Although the transition to digital has been happening for some time, the evidence over the past two years is that it’s been vastly accelerated, with companies having to adapt to difficult circumstances.
How digital transformation has occurred
When we were unable to meet in person due to lockdowns, communication became critical for businesses to maintain the services they offered. It was also essential for friends and family to keep in touch with one another. Conducting meetings or catch-ups via video call became the norm, and this has continued with more people working agilely and the ease to now work across multiple continents.
In the same period, many businesses suddenly came to the realisation that their digital presence was either non-existent or outdated. Websites were created or developed to provide key information and a platform to sell products online. Mobile apps became even more relevant, and social media was used to advertise and keep relevant parties up-to-date in an ever changing scenario.
Even as restrictions eased, the way in which we enjoyed a drink or meal at our favourite restaurant changed, ordering from our phones at the table. Although the queue to the bar has returned, many places still operate or have an option to order from the table, and cashless transactions are increasingly preferred.
Failure to stay relevant
Although many companies have embraced the digital world, there are those who failed to keep up and suffered the consequences. The British high street has been particularly affected over recent years with big brands such as BHS, Topshop and Woolworths all closing their stores having not sold online or kept up with their competitors. According to the Centre for Retail Research, nearly 180,000 retail jobs were lost in the UK in 2020. Changes in people’s lifestyles, shopping habits and the technology they have at their disposal means convenience will almost always come out on top. For example, the thought of waiting on the street for a black cab to drive by now seems a foreign concept with the emergence of Uber. We can now simply use an app to call one to us, and the same goes for going to collect a takeaway.

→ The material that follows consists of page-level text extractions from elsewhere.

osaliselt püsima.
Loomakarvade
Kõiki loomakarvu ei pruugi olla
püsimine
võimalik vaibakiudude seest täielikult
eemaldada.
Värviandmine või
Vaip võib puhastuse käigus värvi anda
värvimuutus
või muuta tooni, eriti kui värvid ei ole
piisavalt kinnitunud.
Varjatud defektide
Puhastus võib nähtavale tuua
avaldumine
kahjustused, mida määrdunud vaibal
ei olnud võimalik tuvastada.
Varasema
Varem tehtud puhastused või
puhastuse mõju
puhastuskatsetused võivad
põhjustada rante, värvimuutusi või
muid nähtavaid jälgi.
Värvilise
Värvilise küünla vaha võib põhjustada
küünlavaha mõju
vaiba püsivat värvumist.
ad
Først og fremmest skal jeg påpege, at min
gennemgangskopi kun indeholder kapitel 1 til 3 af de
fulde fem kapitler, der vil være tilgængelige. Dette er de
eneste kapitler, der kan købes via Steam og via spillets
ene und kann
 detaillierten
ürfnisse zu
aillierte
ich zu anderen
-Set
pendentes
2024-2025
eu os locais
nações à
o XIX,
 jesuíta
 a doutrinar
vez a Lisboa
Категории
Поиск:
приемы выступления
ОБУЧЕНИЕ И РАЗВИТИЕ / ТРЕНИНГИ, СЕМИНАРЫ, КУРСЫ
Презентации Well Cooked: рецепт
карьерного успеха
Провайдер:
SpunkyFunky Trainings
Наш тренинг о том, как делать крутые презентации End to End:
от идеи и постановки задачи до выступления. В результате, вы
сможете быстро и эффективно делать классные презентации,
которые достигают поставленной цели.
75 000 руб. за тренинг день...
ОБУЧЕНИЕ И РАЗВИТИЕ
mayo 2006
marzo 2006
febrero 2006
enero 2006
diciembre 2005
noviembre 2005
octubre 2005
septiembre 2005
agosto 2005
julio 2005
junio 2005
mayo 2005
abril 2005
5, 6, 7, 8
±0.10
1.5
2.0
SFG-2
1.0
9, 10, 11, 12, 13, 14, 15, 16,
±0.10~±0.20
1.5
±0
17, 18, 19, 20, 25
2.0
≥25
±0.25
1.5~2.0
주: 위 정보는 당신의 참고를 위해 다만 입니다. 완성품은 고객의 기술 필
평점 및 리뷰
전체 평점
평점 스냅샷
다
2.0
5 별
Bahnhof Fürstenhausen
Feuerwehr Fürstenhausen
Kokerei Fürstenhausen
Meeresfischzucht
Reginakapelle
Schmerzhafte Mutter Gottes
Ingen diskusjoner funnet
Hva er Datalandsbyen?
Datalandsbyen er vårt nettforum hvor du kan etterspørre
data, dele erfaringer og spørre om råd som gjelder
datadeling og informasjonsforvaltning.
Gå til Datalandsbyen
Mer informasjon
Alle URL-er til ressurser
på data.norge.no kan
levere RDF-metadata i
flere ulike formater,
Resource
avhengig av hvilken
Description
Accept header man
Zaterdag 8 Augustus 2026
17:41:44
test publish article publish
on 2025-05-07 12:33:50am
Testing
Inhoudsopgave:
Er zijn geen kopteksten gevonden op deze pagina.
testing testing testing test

Technology is forever evolving, so it’s impossible to know exactly what the next big digital transformation will be. However, recent talk surrounding the Metaverse suggests that this is where we’re heading. Again we don’t know exactly what form this will take, but this online community could mean that we see companies offering collectable NFTs or using virtual reality in their advertising on a more regular basis.
What we do know
It’s an exciting time with the emergence of new technology providing renewed opportunities and different ways of working. Those failing to embrace change risk getting left behind.